在 64 位系统上，因为 ASAN 内存分配非常诡异，所以情况更加模糊 - 旧版本中约为 17.5 TB，最新版本
接近 20 TB。系统上的实际内存量只是其中的一小部分 - 因此，除非精确的监控内存使用，否则将无法避免 OOM
错误。

On my system, the amount of memory grabbed by ASAN with a slightly older
version of gcc is around 17,825,850 MB; for newest clang, it's 20,971,600.
But there is no guarantee that these numbers are stable, and if you get them
wrong by "just" a couple gigs or so, you will be at risk.

在我的系统上，使用稍旧版本的 gcc 的 ASAN 占用的内存量约为 17,825,850 MB；
对于最新的 clang，它是 20,971,600。但并不能保证这些数字是稳定的。

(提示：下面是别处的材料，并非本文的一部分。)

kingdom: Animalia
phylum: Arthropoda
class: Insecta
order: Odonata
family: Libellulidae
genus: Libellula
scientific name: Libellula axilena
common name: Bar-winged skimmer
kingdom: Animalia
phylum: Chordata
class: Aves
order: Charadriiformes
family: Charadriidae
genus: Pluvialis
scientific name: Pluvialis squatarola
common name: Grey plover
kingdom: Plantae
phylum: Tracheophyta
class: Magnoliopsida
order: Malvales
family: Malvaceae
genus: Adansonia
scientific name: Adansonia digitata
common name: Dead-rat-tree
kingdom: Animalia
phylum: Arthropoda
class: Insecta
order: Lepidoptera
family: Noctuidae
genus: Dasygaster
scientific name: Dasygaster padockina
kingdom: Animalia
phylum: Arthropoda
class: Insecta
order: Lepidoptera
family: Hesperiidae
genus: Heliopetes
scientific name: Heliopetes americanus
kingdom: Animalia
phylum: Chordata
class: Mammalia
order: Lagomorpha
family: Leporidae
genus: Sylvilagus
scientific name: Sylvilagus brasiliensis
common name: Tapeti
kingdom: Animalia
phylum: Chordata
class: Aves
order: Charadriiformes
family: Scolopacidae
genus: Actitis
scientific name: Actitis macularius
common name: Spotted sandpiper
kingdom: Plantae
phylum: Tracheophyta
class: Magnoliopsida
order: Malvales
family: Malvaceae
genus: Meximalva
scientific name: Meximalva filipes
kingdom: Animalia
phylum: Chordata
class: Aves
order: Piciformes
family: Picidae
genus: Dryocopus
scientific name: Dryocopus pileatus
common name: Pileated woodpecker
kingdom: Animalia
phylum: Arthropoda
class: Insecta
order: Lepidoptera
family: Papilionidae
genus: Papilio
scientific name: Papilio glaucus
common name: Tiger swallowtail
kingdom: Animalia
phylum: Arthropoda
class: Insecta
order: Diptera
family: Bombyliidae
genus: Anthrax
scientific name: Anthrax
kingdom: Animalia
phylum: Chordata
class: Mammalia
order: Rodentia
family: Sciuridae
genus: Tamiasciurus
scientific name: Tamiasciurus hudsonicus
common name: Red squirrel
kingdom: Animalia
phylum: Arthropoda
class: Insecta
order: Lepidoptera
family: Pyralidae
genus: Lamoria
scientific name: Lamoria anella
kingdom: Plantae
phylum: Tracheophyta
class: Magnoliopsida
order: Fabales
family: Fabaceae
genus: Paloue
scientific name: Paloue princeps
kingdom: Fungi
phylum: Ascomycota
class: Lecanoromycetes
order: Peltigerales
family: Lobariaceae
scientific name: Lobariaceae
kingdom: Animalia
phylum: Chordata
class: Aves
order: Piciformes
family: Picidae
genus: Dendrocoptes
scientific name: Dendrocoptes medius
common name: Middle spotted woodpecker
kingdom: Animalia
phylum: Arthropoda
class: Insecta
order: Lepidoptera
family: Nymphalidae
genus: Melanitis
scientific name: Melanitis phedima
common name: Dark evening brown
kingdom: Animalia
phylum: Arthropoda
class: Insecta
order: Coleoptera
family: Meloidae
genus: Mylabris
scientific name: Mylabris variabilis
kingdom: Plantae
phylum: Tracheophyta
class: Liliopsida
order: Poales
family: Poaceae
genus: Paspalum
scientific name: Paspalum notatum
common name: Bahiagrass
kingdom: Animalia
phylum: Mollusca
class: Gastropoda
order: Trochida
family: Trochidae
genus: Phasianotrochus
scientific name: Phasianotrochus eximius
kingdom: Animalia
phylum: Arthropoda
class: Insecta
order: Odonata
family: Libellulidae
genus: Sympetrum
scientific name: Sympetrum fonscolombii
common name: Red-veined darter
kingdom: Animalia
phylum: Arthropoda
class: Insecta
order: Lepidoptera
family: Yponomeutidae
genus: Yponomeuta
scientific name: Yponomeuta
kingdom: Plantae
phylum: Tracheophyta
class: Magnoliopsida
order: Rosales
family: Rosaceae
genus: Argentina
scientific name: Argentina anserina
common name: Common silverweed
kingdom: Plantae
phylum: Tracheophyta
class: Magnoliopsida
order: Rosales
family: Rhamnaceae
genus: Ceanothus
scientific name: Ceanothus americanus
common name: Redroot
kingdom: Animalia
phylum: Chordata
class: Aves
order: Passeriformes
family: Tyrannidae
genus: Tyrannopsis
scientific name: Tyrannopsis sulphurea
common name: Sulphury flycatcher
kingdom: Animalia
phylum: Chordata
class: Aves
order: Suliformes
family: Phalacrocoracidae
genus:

To get the precise number, you can use the recidivm tool developed by Jakub
Wilk (http://jwilk.net/software/recidivm). In absence of this, ASAN is *not*
recommended when fuzzing 64-bit binaries, unless you are confident that they
are robust and enforce reasonable memory limits (in which case, you can
specify '-m none' when calling afl-fuzz).

要获得精确的数字，可以使用 Jakub Wilk 开发的 recidivm 工具 (http://jwilk.net/software/recidivm)。
否则，在模糊测试 64 位二进制目标程序时不推荐使用 ASAN，除非你确信目标程序是健壮的并且强制执行合理的
内存限制（在这种情况下，在调用 afl-fuzz 时指定 '-m none'） 。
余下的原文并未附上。